This section proposes a number of new SpiNNaker Suspend Modes (SSMs), both recoverable and non-recoverable, with results in Table V including the total percentage of power saved. The following subsections provide a brief explanation of each chip suspend mode and its effects to the routing system of a larger SpiNNaker machine.

1) SSM0 - Operational: This is out of scope for idle power saving, but there is potential in the future to explore this state and seek out frequency scaling strategies to minimise wear out, optimise energy use etc.

2) *SSM1* - *Wait for Interrupt:* This is the default mode of operation for a SpiNNaker core when it is not in state SSM0. Its context is saved and recovery is on a per cycle basis.
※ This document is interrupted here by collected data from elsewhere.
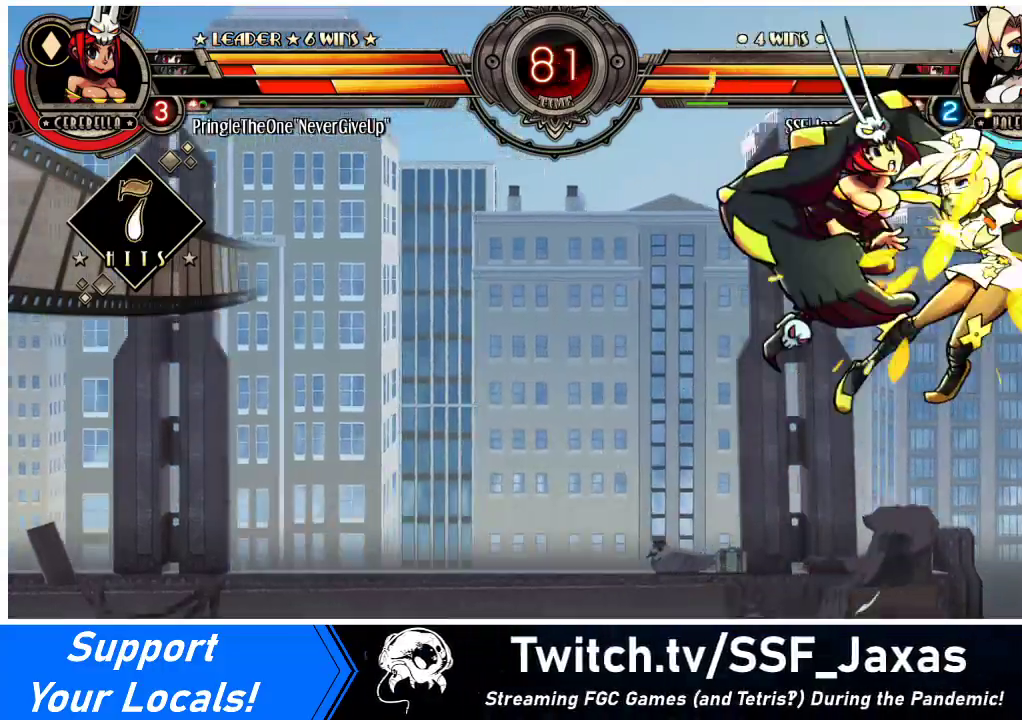
{"buttons": ["DPAD_RIGHT"], "events": []}
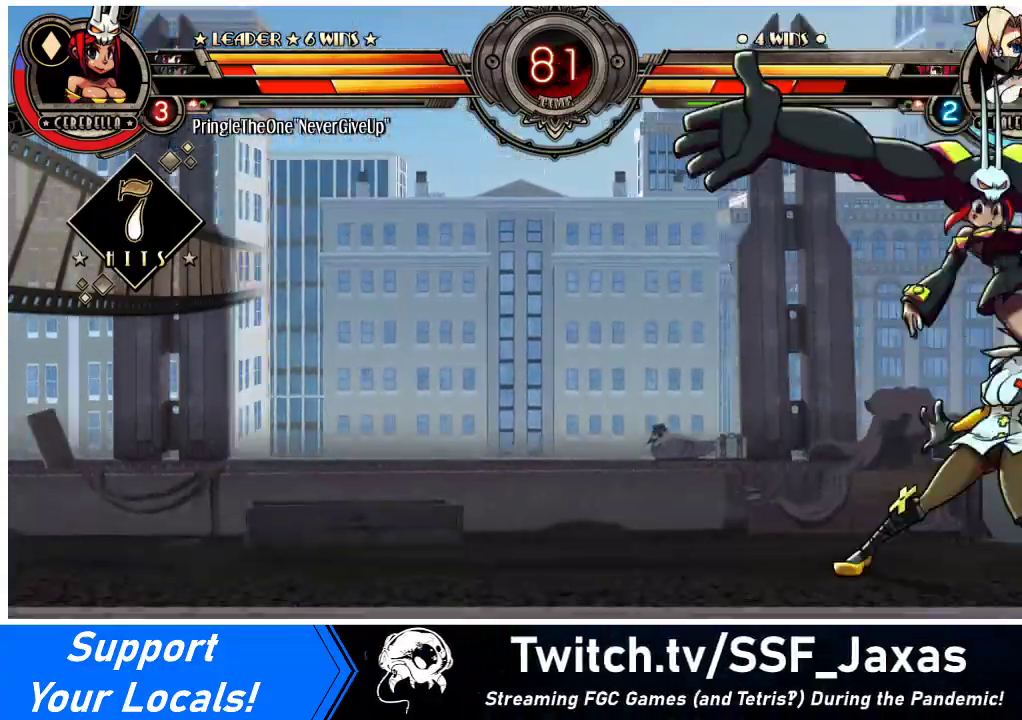
{"buttons": ["DPAD_RIGHT"], "events": []}
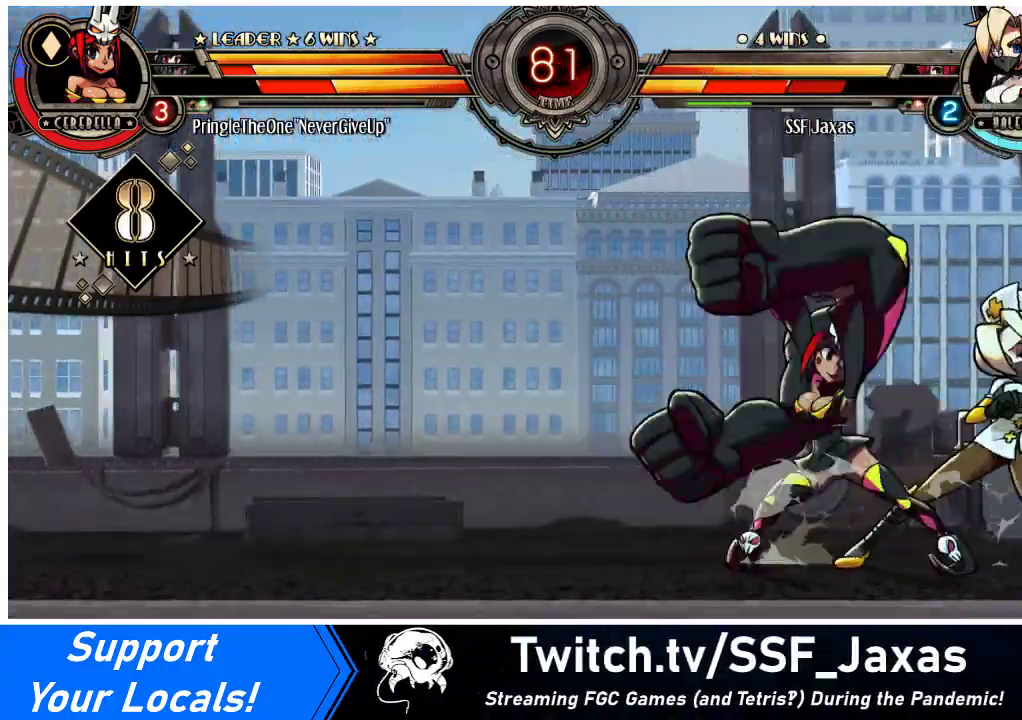
{"buttons": ["DPAD_RIGHT"], "events": [[33, "DPAD_DOWN", "down"], [267, "DPAD_DOWN", "up"]]}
This is the current idle mode pre- and post-simulation and does not attempt any further energy management. Cores are run at 200 MHz, router and system AHB are at 100 MHz and the memory controller 260 MHz.

*3) SSM2* - *Suspend With SDRAM:* This mode clocks down all processors to the minimum possible frequency 625 kHz (10 MHz /4 /4). The router is clocked to 50 MHz (PLL1 /4) as this provides sufficient bandwidth to cope with a full complement of through external traffic. The System AHB bus is also clocked at 50 MHz in the same way as this provides reliable communications for remote mode change commands. This mode maintains the full memory refresh rate of PLL2 at 260 MHz so that when the processors are restored, full context remains available.

4) SSM3 - Suspend Without SDRAM: This mode is identical to SSM2 but stops PLL2, which is fed to the memory controller for refresh. This mode loses external memory context and requires a reconfiguration of the memory controller on recovery.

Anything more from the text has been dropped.